Christopher Sawtell wrote:

On Mon, 30 May 2005 14:59, Deane Foreman wrote:
KDE presents my drives in much the same way as Windows - although I
assume on KDE this does not extend any deeper than the level of the
interface itself?

Correct, the KDE developers have tried to keep close to a paradigm with which everybody is familiar.


I easily fall into the trap of thinking that what is familiar and habitual is also intuitive. My experience with KDE was my first experience with Linux and so when I tried the Gnome interface I was frozen within my habits.

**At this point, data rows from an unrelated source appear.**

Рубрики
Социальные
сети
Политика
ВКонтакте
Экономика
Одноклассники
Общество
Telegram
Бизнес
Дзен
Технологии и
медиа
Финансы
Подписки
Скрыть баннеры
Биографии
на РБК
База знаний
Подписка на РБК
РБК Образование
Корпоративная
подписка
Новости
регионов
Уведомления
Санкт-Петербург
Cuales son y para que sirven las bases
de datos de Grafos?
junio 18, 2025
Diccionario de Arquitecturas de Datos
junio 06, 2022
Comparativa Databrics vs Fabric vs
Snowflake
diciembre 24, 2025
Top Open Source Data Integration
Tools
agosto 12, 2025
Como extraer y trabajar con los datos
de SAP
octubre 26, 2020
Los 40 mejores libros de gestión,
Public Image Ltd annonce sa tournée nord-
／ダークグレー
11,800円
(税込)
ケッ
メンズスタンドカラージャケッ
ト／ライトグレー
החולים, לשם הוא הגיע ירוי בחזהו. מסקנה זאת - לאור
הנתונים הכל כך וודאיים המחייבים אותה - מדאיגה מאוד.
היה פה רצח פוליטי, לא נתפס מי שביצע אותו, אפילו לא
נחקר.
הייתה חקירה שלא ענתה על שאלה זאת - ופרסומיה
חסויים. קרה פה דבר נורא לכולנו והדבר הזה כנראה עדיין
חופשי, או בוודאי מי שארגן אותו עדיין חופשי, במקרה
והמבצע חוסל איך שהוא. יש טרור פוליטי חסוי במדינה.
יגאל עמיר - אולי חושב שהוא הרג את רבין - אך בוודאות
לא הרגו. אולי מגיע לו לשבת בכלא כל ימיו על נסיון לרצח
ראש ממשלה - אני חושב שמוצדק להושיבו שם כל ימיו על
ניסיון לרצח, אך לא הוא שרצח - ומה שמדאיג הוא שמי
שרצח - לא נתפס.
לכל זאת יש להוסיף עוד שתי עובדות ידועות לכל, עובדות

In so doing they have sacrificed some of the flexability for which UNIX is famous. In the case of CDs and other drives they have used the /mnt directory to hold the so-called mount points for the extra drives and such like.

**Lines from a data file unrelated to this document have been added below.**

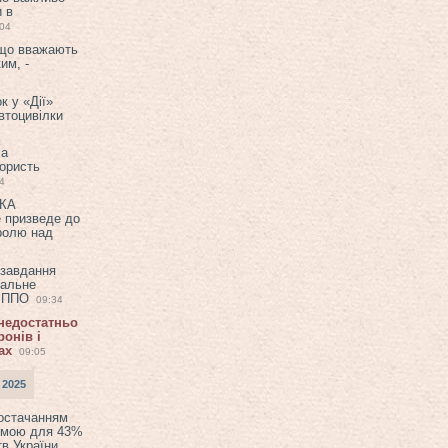
и в
:04
 що вважають
им, -
к у «Дії»
втоцивілки
ла
користь
4
ЕКА
е призведе до
ролю над
 завдання
еальне
в ППО
09:34
 недостатньо
онів і
ах
09:05
 2025
постачанням
емою для 43%
в України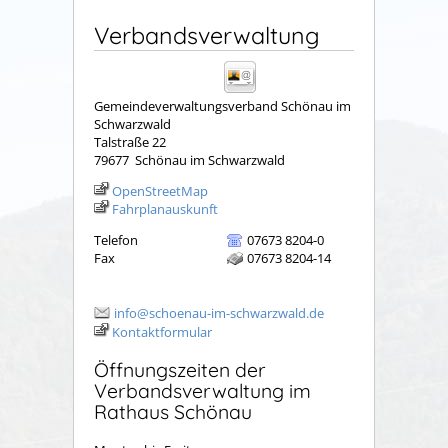
Verbandsverwaltung
Gemeindeverwaltungsverband Schönau im
Schwarzwald
Talstraße 22
79677
Schönau im Schwarzwald
OpenStreetMap
Fahrplanauskunft
Telefon
07673 8204-0
Fax
07673 8204-14
info@schoenau-im-schwarzwald.de
Kontaktformular
Öffnungszeiten der
Verbandsverwaltung im
Rathaus Schönau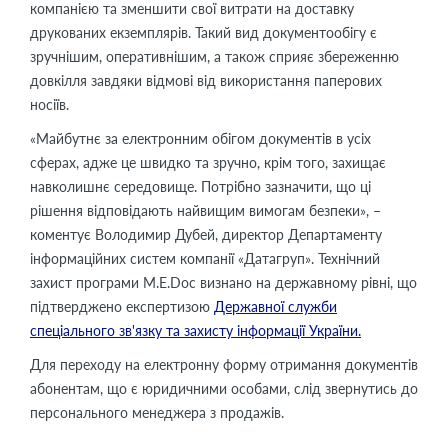
компанією та зменшити свої витрати на доставку
друкованих екземплярів. Такий вид документообігу є
зручнішим, оперативнішим, а також сприяє збереженню
довкілля завдяки відмові від використання паперових
носіїв.
«Майбутнє за електронним обігом документів в усіх
сферах, адже це швидко та зручно, крім того, захищає
навколишнє середовище. Потрібно зазначити, що ці
рішення відповідають найвищим вимогам безпеки», –
коментує Володимир Дубей, директор Департаменту
інформаційних систем компанії «Датагруп». Технічний
захист програми M.E.Doc визнано на державному рівні, що
підтверджено експертизою
Державної служби
спеціального зв'язку та захисту інформації України.
Для переходу на електронну форму отримання документів
абонентам, що є юридичними особами, слід звернутись до
персонального менеджера з продажів.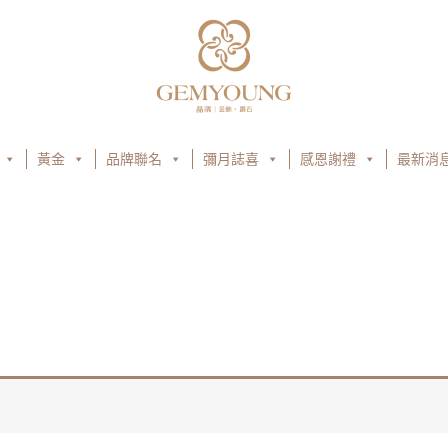
黃金
品牌聯名
彌月誌喜
感恩謝禮
最新消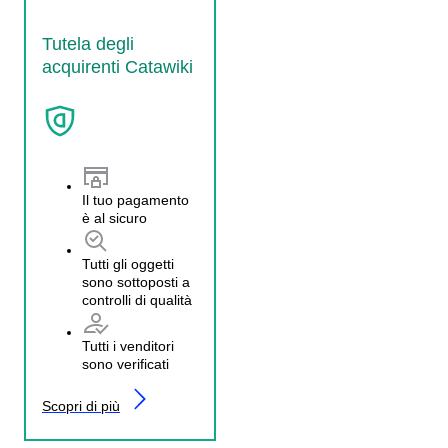
Tutela degli
acquirenti Catawiki
Il tuo pagamento
è al sicuro
Tutti gli oggetti
sono sottoposti a
controlli di qualità
Tutti i venditori
sono verificati
Scopri di più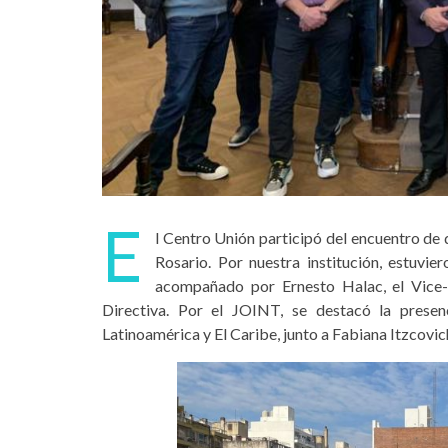
E
l Centro Unión participó del encuentro de 
Rosario. Por nuestra institución, estuvi
acompañado por Ernesto Halac, el Vice-
Directiva. Por el JOINT, se destacó la prese
Latinoamérica y El Caribe, junto a Fabiana Itzcovic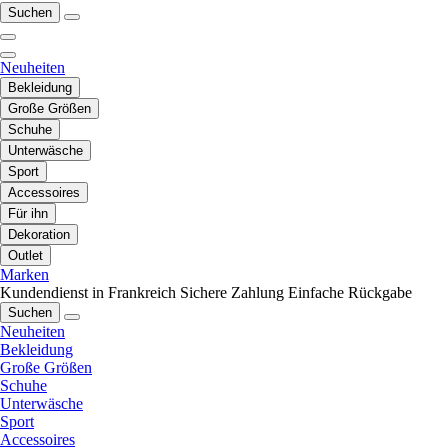
Suchen
Neuheiten
Bekleidung
Große Größen
Schuhe
Unterwäsche
Sport
Accessoires
Für ihn
Dekoration
Outlet
Marken
Kundendienst in Frankreich
Sichere Zahlung
Einfache Rückgabe
Suchen
Neuheiten
Bekleidung
Große Größen
Schuhe
Unterwäsche
Sport
Accessoires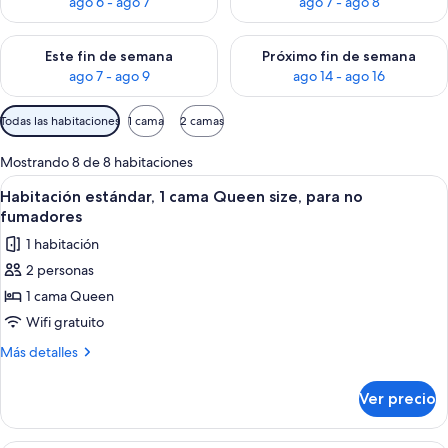
ago 6 - ago 7
ago 7 - ago 8
Consulta la disponibilidad para este fin de semana ago 7 - ag
Consulta la disponibilidad par
Este fin de semana
Próximo fin de semana
ago 7 - ago 9
ago 14 - ago 16
Filtros
Todas las habitaciones
1 cama
2 camas
disponibles
para
Mostrando 8 de 8 habitaciones
las
Abrir
Una habitación de esquina con una mes
7
Habitación estándar, 1 cama Queen size, para no
habitaciones
todas
fumadores
las
1 habitación
fotos
2 personas
de
1 cama Queen
Habitación
estándar,
Wifi gratuito
1
Más
Más detalles
cama
detalles
sobre
Queen
Ver precio
Habitación
size,
estándar,
para
1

When you click on the CDs drive's icon on the desk-top kde executes the command:-

mount /dev/cdrom /mnt/cdrom

for you. This mount command splices the contents of the cdrom into the file-system tree at the position /mnt/cdrom. This action is only a convention. It would - for example - be quite possible to mount the CDROM so it becomes accessable directly from within your home directory.
Do you mean that KDE does *not* allow the cdrom to be mounted to be accessible from within the home directory and that is the kind of flexibility which is sacrificed?

http://www.icon.co.za/~psheer/book/node21.html.gz
http://www.icon.co.za/~psheer/book/node22.html.gz

are a faily good text-book explanation of what's going on, but these chapters do assume that you have a vague understanding of what's going on.
I will need to try jumping around a bit in the Rute book I think. I had a quick look at those links and while I do not think I will take all of it in I think it will help to fill in some blank spaces.